= Partial sorting =

Relaxed variant of the sorting problem

In computer science, partial sorting is a relaxed variant of the sorting problem. Total sorting is the problem of returning a list of items such that its elements all appear in order, while partial sorting is returning a list of the k smallest (or k largest) elements in order. The other elements (above the k smallest ones) may also be sorted, as in an in-place partial sort, or may be discarded, which is common in streaming partial sorts. A common practical example of partial sorting is computing the "Top 100" of some list.

In terms of indices, in a partially sorted list, for every index i from 1 to k, the i-th element is in the same place as it would be in the fully sorted list: element i of the partially sorted list contains order statistic i of the input list.

==Offline problems==
===Heap-based solution===
Heaps admit a simple single-pass partial sort when k is fixed: insert the first k elements of the input into a max-heap. Then make one pass over the remaining elements, add each to the heap in turn, and remove the largest element. Each insertion operation takes O(log k) time, resulting in O(n log k) time overall; this "partial heapsort" algorithm is practical for small values of k and in online settings. An "online heapselect" algorithm described below, based on a min-heap, takes O(n + k log n).

===Solution by partitioning selection===
A further relaxation requiring only a list of the k smallest elements, but without requiring that these be ordered, makes the problem equivalent to partition-based selection; the original partial sorting problem can be solved by such a selection algorithm to obtain an array where the first k elements are the k smallest, and sorting these, at a total cost of O(n + k log k) operations. A popular choice to implement this algorithm scheme is to combine quickselect and quicksort; the result is sometimes called "quickselsort".

Common in current (as of 2022) C++ STL implementations is a pass of heapselect for a list of k elements, followed by a heapsort for the final result.

=== Specialised sorting algorithms===
More efficient than the aforementioned are specialized partial sorting algorithms based on mergesort and quicksort. In the quicksort variant, there is no need to recursively sort partitions which only contain elements that would fall after the k'th place in the final sorted array (starting from the "left" boundary). Thus, if the pivot falls in position k or later, we recurse only on the left partition:

 function partial_quicksort(A, i, j, k) is
     if i < j then
         p ← pivot(A, i, j)
         p ← partition(A, i, j, p)
         partial_quicksort(A, i, p-1, k)
         if p < k-1 then
             partial_quicksort(A, p+1, j, k)
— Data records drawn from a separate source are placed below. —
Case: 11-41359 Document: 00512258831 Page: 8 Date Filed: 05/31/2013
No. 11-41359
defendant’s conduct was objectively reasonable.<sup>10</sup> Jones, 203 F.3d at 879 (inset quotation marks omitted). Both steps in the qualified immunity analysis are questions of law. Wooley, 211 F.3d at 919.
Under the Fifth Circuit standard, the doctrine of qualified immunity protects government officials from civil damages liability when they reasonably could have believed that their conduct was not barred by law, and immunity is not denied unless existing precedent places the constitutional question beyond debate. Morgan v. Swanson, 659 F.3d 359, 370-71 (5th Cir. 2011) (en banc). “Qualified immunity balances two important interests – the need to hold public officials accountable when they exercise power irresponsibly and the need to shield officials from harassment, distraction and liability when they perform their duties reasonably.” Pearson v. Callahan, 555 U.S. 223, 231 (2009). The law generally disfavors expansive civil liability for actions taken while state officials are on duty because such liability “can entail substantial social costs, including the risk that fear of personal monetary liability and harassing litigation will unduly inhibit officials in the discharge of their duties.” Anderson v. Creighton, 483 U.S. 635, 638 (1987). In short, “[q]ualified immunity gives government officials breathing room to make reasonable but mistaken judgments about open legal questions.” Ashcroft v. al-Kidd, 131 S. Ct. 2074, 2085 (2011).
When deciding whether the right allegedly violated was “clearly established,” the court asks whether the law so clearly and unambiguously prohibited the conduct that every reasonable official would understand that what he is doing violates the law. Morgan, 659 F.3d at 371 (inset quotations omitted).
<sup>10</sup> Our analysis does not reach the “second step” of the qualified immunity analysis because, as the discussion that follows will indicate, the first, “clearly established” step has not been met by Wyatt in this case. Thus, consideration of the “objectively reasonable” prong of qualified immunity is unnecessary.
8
The resulting algorithm is called partial quicksort and requires an expected time of only O(n + k log k), and is quite efficient in practice, especially if a selection sort is used as a base case when k becomes small relative to n. However, the worst-case time complexity is still very bad, in the case of a bad pivot selection. Pivot selection along the lines of the worst-case linear time selection algorithm (see Quicksort) could be used to get better worst-case performance. Partial quicksort, quickselect (including the multiple variant), and quicksort can all be generalized into what is known as a chunksort.

==Incremental sorting==
Incremental sorting is a version of the partial sorting problem where the input is given up front but k is unknown: given a k-sorted array, it should be possible to extend the partially sorted part so that the array becomes (k+1)-sorted.

Heaps lead to an O(n + k log n) "online heapselect" solution to incremental partial sorting: first build a heap, in linear time, from the complete input array to produce a min-heap. Then extract the minimum of the heap k times.
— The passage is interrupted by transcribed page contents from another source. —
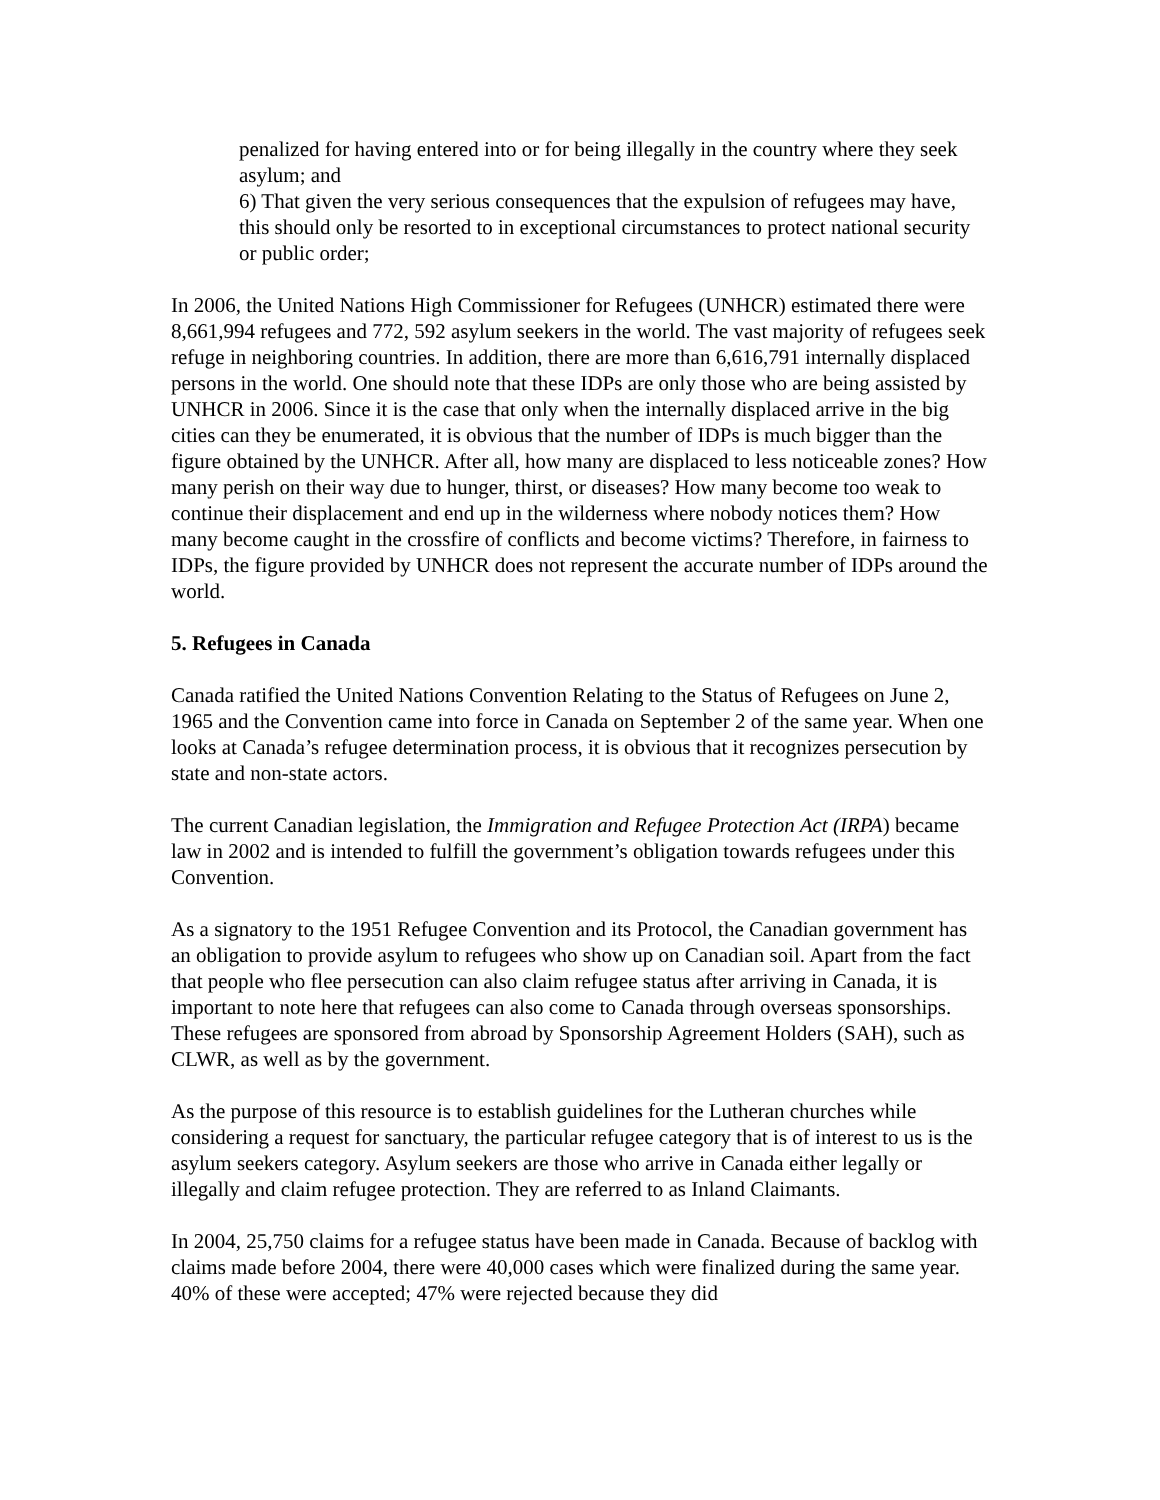penalized for having entered into or for being illegally in the country where they seek asylum; and
6) That given the very serious consequences that the expulsion of refugees may have, this should only be resorted to in exceptional circumstances to protect national security or public order;
In 2006, the United Nations High Commissioner for Refugees (UNHCR) estimated there were 8,661,994 refugees and 772, 592 asylum seekers in the world. The vast majority of refugees seek refuge in neighboring countries. In addition, there are more than 6,616,791 internally displaced persons in the world. One should note that these IDPs are only those who are being assisted by UNHCR in 2006. Since it is the case that only when the internally displaced arrive in the big cities can they be enumerated, it is obvious that the number of IDPs is much bigger than the figure obtained by the UNHCR. After all, how many are displaced to less noticeable zones? How many perish on their way due to hunger, thirst, or diseases? How many become too weak to continue their displacement and end up in the wilderness where nobody notices them? How many become caught in the crossfire of conflicts and become victims? Therefore, in fairness to IDPs, the figure provided by UNHCR does not represent the accurate number of IDPs around the world.
5. Refugees in Canada
Canada ratified the United Nations Convention Relating to the Status of Refugees on June 2, 1965 and the Convention came into force in Canada on September 2 of the same year. When one looks at Canada’s refugee determination process, it is obvious that it recognizes persecution by state and non-state actors.
The current Canadian legislation, the Immigration and Refugee Protection Act (IRPA) became law in 2002 and is intended to fulfill the government’s obligation towards refugees under this Convention.
As a signatory to the 1951 Refugee Convention and its Protocol, the Canadian government has an obligation to provide asylum to refugees who show up on Canadian soil. Apart from the fact that people who flee persecution can also claim refugee status after arriving in Canada, it is important to note here that refugees can also come to Canada through overseas sponsorships. These refugees are sponsored from abroad by Sponsorship Agreement Holders (SAH), such as CLWR, as well as by the government.
As the purpose of this resource is to establish guidelines for the Lutheran churches while considering a request for sanctuary, the particular refugee category that is of interest to us is the asylum seekers category. Asylum seekers are those who arrive in Canada either legally or illegally and claim refugee protection. They are referred to as Inland Claimants.
In 2004, 25,750 claims for a refugee status have been made in Canada. Because of backlog with claims made before 2004, there were 40,000 cases which were finalized during the same year. 40% of these were accepted; 47% were rejected because they did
A different incremental sort can be obtained by modifying quickselect. The version due to Paredes and Navarro maintains a stack of pivots across calls, so that incremental sorting can be accomplished by repeatedly requesting the smallest item of an array A from the following algorithm:

Algorithm IQS(A : array, i : integer, S : stack) returns the i'th smallest element in A
- If i = top(S):
  - Pop S
  - Return A[i]
- Let pivot ← random [i, top(S))
- Update pivot ← partition(A[i : top(S)), A[pivot])
- Push pivot onto S
- Return IQS(A, i, S)

The stack S is initialized to contain only the length n of A. k-sorting the array is done by calling IQS(A, i, S) for i = 0, 1, 2, ...; this sequence of calls has average-case complexity O(n + k log k), which is asymptotically equivalent to O(n + k log n). The worst-case time is quadratic, but this can be fixed by replacing the random pivot selection by the median of medians algorithm.

== Language/library support ==
- The C++ standard specifies a library function called std::partial_sort.
- The Python standard library includes functions nlargest and nsmallest in its heapq module.
- The Julia standard library includes a PartialQuickSort algorithm used in partialsort! and variants.